Testing may not be the only part of the admissions process subject to debate and reconsideration. An Inside Higher Ed article earlier this year questioned whether letters of recommendation are fair or even outdated given the disparity in school cultures and advising workloads.

So what might the fourth college admissions paradigm look like? At the risk of once again demonstrating my knowledge of the obvious, here are some guiding principles to keep in mind.

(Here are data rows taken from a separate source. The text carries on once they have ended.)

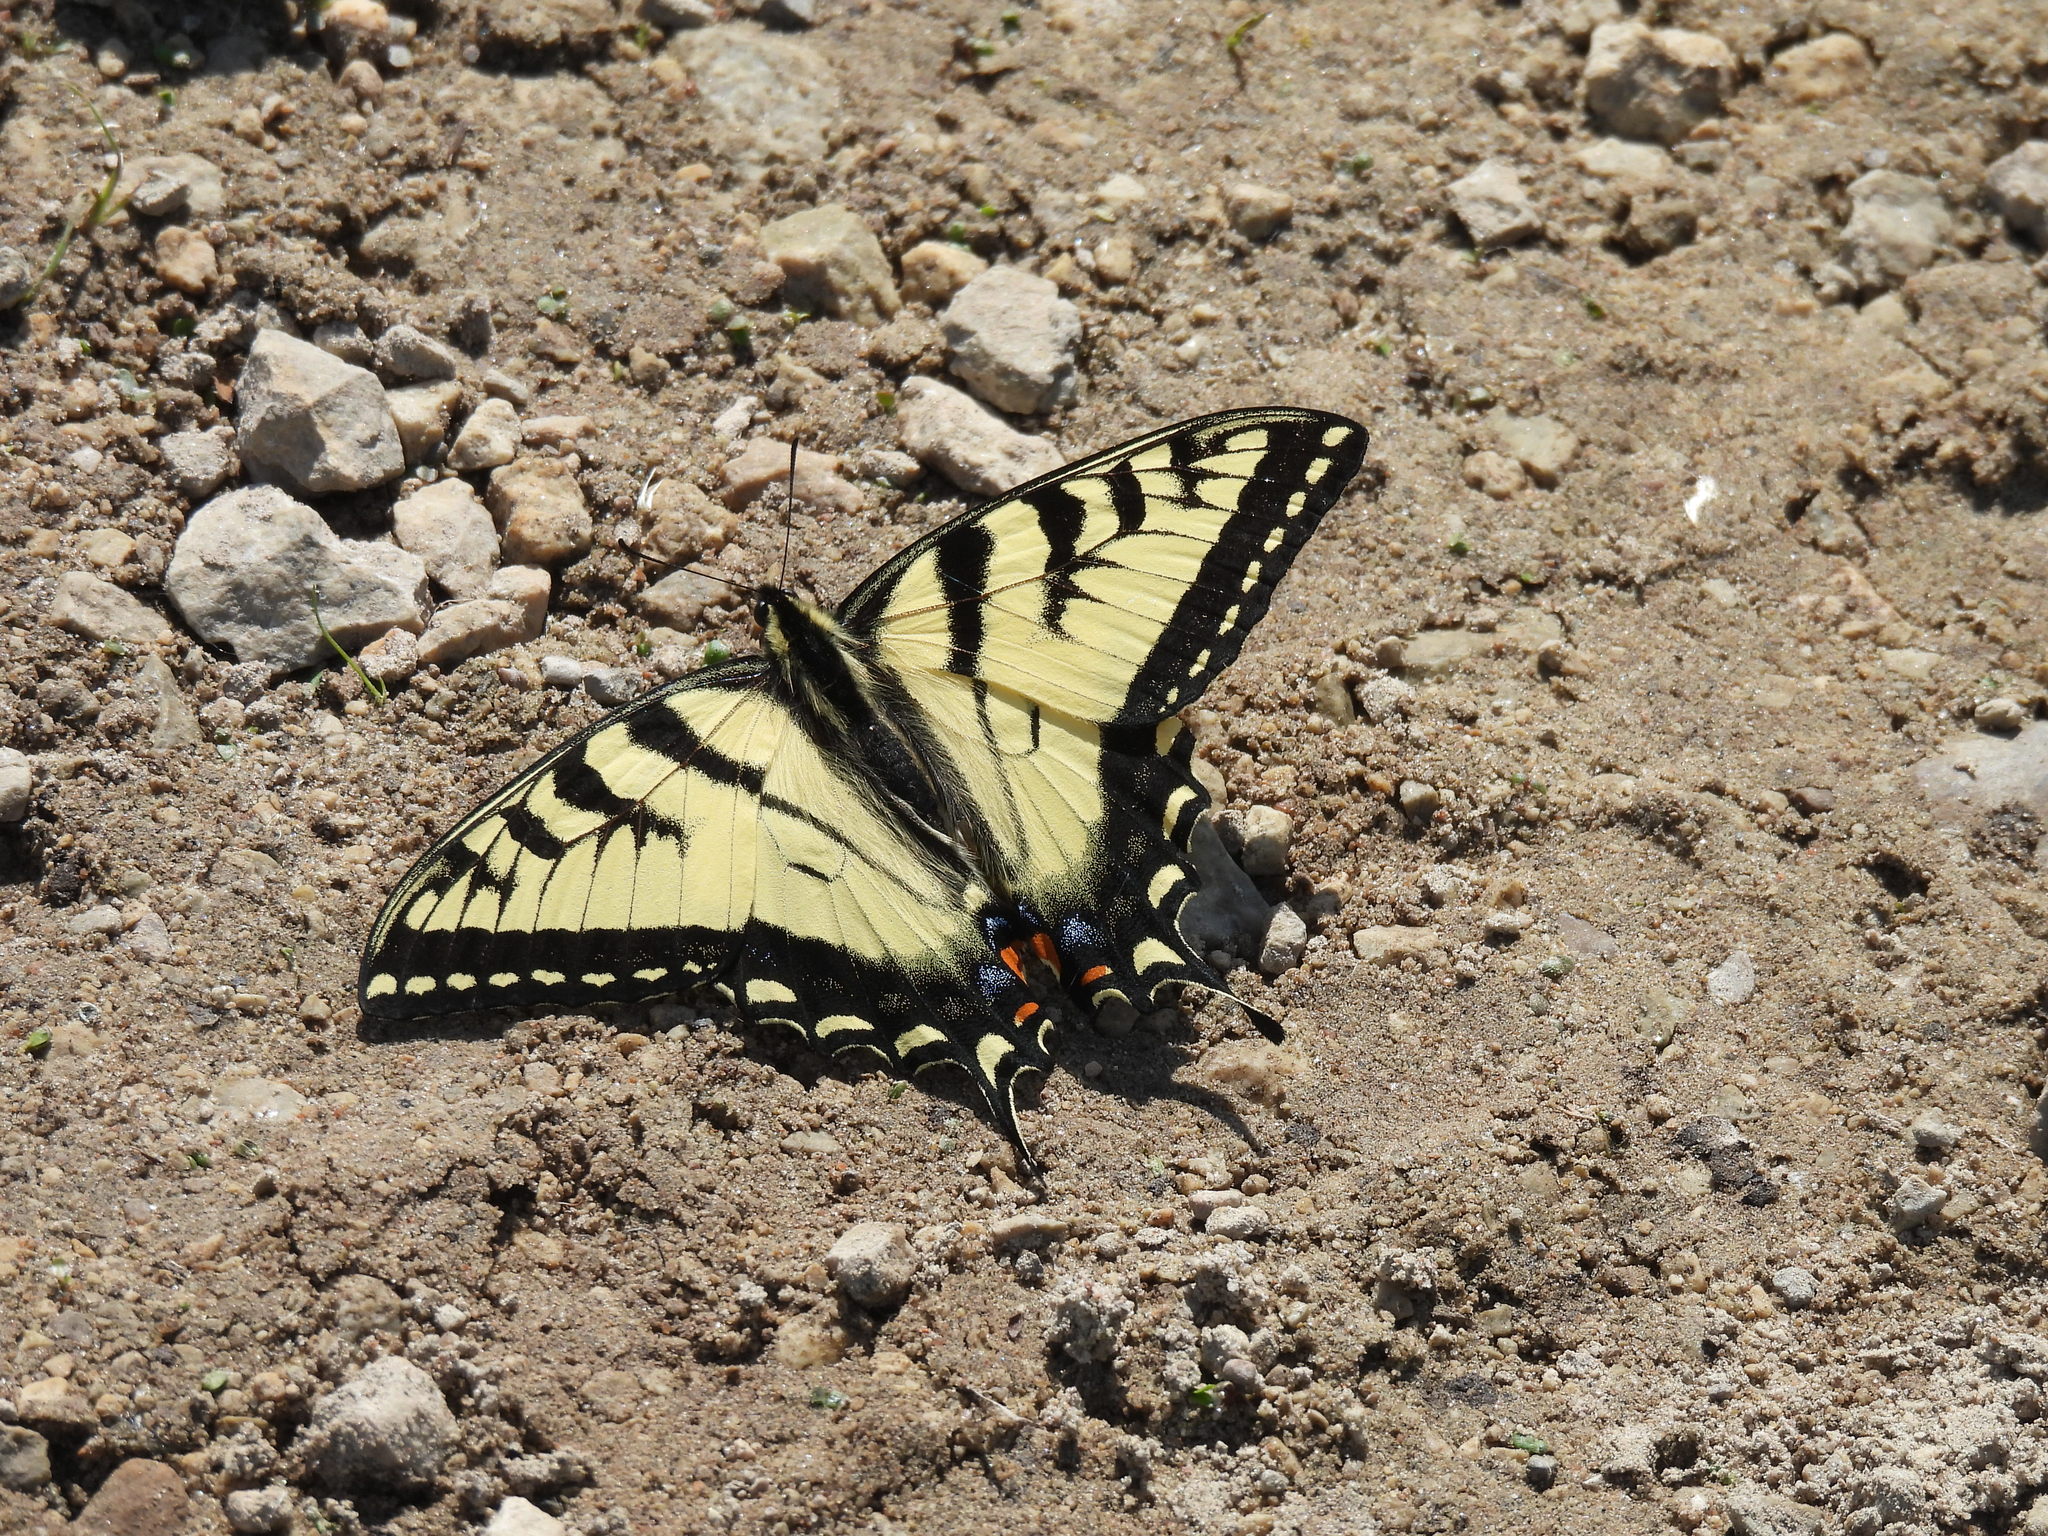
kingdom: Animalia
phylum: Arthropoda
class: Insecta
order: Lepidoptera
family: Papilionidae
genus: Papilio
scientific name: Papilio canadensis
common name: Canadian tiger swallowtail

  1. The college admissions process should measure readiness for the college experience. Everything we ask of students should predict success in college, and we should carefully evaluate the obstacles we expect candidates to overcome. What information is essential for admission? Earlier this week, the college’s dean acknowledged that some of the information required on the application is only relevant to students when they enroll, not for admission.
  2. The college search should encourage discernment and self-understanding. Thinking about and applying to college is part of a larger journey for students, a journey that should create a better understanding of who they are, what interests them, and what they want from their lives.
  3. Applying to college should be a “golden hair” process – not too easy, not too hard, just right.
  4. The admissions process should be student-centered, not institution-centered.

There is another guide that will be much more difficult to achieve. It’s the idea that the admissions process should serve as a bridge from adolescence to adulthood, a rite of passage. Taking the SAT and ACT and writing personal essays don’t exactly compare to rites of passage in other cultures, such as young Maasai warriors killing a lion (although this rite seems to have evolved from the lack of lions in the Serengeti, from 200,000 a century ago to less than 30,000 today). Psychologist Michael Thompson has called the college admissions process a “failed” rite of passage, providing an ordeal without catharsis.

The goal of bridging to adulthood may just be a dream. Given what we know about brain development, it may be unrealistic to expect high school students to have the self-awareness or life skills that I want college to require. I’m not willing to admit that, and that doesn’t mean those desires aren’t valid.

Is it time to rethink the college admissions process we have in place? Can we develop a better paradigm?